# howa vs savage



## o1_crash (Nov 17, 2006)

im looking to buy a rifle this year 300 win mag. i have only found two rifles in my price range a savage 110G and a howa M1500. dose any one know anything about eather rifle or know of any other company that has a 300 win mag in a wood stock that is under $500. im only going to use the rifle to hunt deer and target shoot


----------



## Remington 7400 (Dec 14, 2005)

Howa, same thing as a Weatherby Vanguard, how can you go wrong? :beer:


----------



## deerhunter270win (Oct 21, 2005)

:beer: :beer: :beer: :beer: :beer: :beer: :beer: :beer: :beer: :beer: :beer: :eyeroll: uke:

Savage has nice trigger is well made and dirt cheap in price. But no resale value(hard to sale).
Howa is a Weatherby Vanguard as stated above and holds much more of its value. I would say Howa also.
My only question is why 300Win Mag?
If you only hunt deer a 270,280,3006 maybe 7mm Mag would work.
Then you say you want to target practice. 300Mag is no good for this. 10 rounds top and your done. You will not want to shoot much and ammo is costly. If I may be so bold as to say a 270 or 3006 would be a far better choice.


----------



## Horsager (Aug 31, 2006)

Howa, mostly because of the trigger. With the Savage you still have to "take up" the trigger until the inner and outer trigger meet. I don't like movement. I like "touch-bang" no travel. The Howa will do that, and the factory trigger is reletively easy to adjust, very similar to a Remington 700 trigger in that regard.

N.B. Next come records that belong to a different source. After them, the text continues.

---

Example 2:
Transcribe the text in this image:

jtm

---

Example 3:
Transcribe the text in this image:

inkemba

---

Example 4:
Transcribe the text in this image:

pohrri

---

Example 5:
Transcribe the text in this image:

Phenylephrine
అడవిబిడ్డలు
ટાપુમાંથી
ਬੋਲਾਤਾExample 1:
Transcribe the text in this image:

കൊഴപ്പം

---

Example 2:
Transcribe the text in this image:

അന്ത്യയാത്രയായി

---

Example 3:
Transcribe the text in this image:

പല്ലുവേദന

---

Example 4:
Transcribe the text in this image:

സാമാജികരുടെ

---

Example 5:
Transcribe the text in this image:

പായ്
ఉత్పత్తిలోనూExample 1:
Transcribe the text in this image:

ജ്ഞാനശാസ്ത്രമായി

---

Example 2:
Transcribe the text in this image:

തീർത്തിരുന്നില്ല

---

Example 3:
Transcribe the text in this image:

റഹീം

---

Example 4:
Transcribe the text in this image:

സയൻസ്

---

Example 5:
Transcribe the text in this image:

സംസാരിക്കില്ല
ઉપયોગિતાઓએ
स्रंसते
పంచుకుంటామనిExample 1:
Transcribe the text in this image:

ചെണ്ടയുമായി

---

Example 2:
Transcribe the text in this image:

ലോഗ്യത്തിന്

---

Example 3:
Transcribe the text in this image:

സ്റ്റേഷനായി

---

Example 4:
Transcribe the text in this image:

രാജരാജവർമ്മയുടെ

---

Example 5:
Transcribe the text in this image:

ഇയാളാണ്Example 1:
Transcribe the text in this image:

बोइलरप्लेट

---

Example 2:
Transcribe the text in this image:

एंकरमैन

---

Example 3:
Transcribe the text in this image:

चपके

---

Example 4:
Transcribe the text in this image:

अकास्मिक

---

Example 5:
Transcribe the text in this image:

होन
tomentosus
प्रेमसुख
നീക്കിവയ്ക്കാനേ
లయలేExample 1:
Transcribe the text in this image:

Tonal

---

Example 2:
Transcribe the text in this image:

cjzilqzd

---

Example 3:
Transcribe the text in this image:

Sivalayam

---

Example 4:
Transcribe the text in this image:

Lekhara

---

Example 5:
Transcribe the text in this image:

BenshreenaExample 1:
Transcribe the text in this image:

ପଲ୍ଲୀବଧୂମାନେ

I know, Savage has the whole "switch barrel" argument, but in all likelyhood if I want another caliber, I'll buy another rifle.


----------



## southdakbearfan (Oct 11, 2004)

deerhunter270win said:


> :beer: :beer: :beer: :beer: :beer: :beer: :beer: :beer: :beer: :beer: :beer: :eyeroll: uke:
> 
> Savage has nice trigger is well made and dirt cheap in price. But no resale value(hard to sale).
> Howa is a Weatherby Vanguard as stated above and holds much more of its value. I would say Howa also.
> ...


I wouldn't rule out the 300 for target practice. I have shot over 30 rounds at the range through mine in an outing while also shooting other rifles. If the rifle fits, has a good recoil pad, and isn't super light, it shouldn't be a problem.

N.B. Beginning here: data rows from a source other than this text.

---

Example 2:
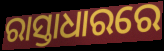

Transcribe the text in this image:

ରାସ୍ତାଧାରରେ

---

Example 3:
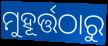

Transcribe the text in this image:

ମୁହୂର୍ତ୍ତଠାରୁ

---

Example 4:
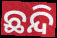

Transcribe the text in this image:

ଛନ୍ଦି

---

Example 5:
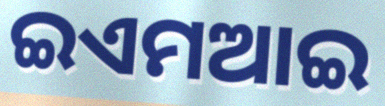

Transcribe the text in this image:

ଇଏମଆଇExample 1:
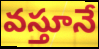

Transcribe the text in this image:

వస్తూనే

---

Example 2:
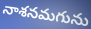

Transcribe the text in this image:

నాశనమగును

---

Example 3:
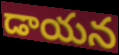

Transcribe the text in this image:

డాయన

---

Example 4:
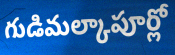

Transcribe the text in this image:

గుడిమల్కాపూర్లో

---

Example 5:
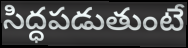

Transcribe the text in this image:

సిద్ధపడుతుంటేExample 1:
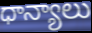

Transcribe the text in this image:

ధాన్యాలు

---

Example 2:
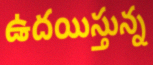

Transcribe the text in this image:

ఉదయిస్తున్న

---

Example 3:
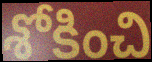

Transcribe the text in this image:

శోకించి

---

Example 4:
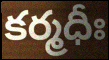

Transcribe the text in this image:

కర్మధీః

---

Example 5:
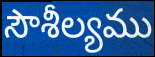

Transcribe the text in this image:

సౌశీల్యముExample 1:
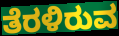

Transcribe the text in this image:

ತೆರಳಿರುವ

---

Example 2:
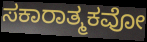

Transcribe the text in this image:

ಸಕಾರಾತ್ಮಕವೋ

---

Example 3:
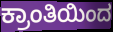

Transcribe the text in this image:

ಕ್ರಾಂತಿಯಿಂದ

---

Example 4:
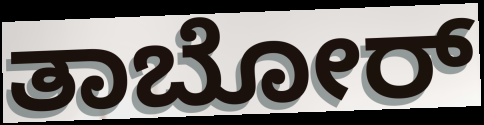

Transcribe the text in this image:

ತಾಬೋರ್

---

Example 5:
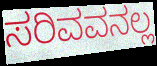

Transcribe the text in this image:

ಸರಿವವನಲ್ಲ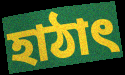
হাঠাৎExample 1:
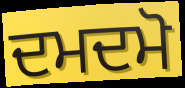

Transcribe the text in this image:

ਦਮਦਮੋ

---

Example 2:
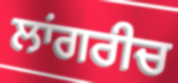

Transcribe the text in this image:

ਲਾਂਗਰੀਚ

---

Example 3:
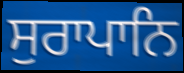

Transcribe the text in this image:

ਸੁਰਾਪਾਨਿ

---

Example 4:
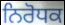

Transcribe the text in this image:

ਨਿਰੋਧਕ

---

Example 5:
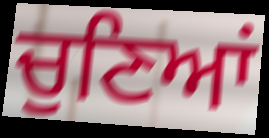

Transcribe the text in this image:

ਚੁਣਿਆਂ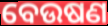
ବେଉଷଣ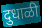
दुधाळी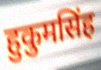
हुकुमसिंह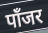
पाँजरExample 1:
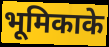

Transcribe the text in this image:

भूमिकाके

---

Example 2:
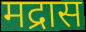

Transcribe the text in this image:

मद्रास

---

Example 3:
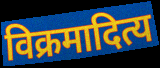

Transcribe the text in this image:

विक्रमादित्य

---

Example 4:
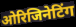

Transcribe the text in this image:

ओरिजिनेटिंग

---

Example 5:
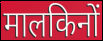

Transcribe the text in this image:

मालकिनों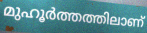
മുഹൂർത്തത്തിലാണ്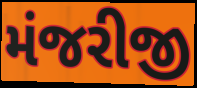
મંજરીજીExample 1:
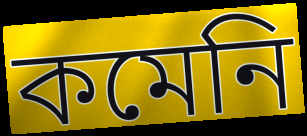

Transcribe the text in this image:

কমেনি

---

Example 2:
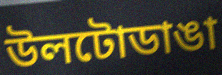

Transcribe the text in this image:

উলটোডাঙা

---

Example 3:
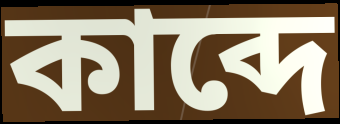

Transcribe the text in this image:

কাব্দে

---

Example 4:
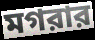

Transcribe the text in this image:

মগরার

I am also not a glutten for punishment, the 300 is a big as I will ever need or go, and it does wack you a bit harder. But, that being said, the hardest recoiling rifle I have ever shot was a winchester 270 lightweight, that was too short for me also.


----------



## iwantabuggy (Feb 15, 2005)

o1_crash said:


> im looking to buy a rifle this year 300 win mag. i have only found two rifles in my price range a savage 110G and a howa M1500. dose any one know anything about eather rifle or know of any other company that has a 300 win mag in a wood stock that is under $500. im only going to use the rifle to hunt deer and target shoot


Why would you want a 300 win mag for deer? I shot completely through a nice white tail buck the long way last November. Seems like over kill. Why not try a nice 243 or 270?


----------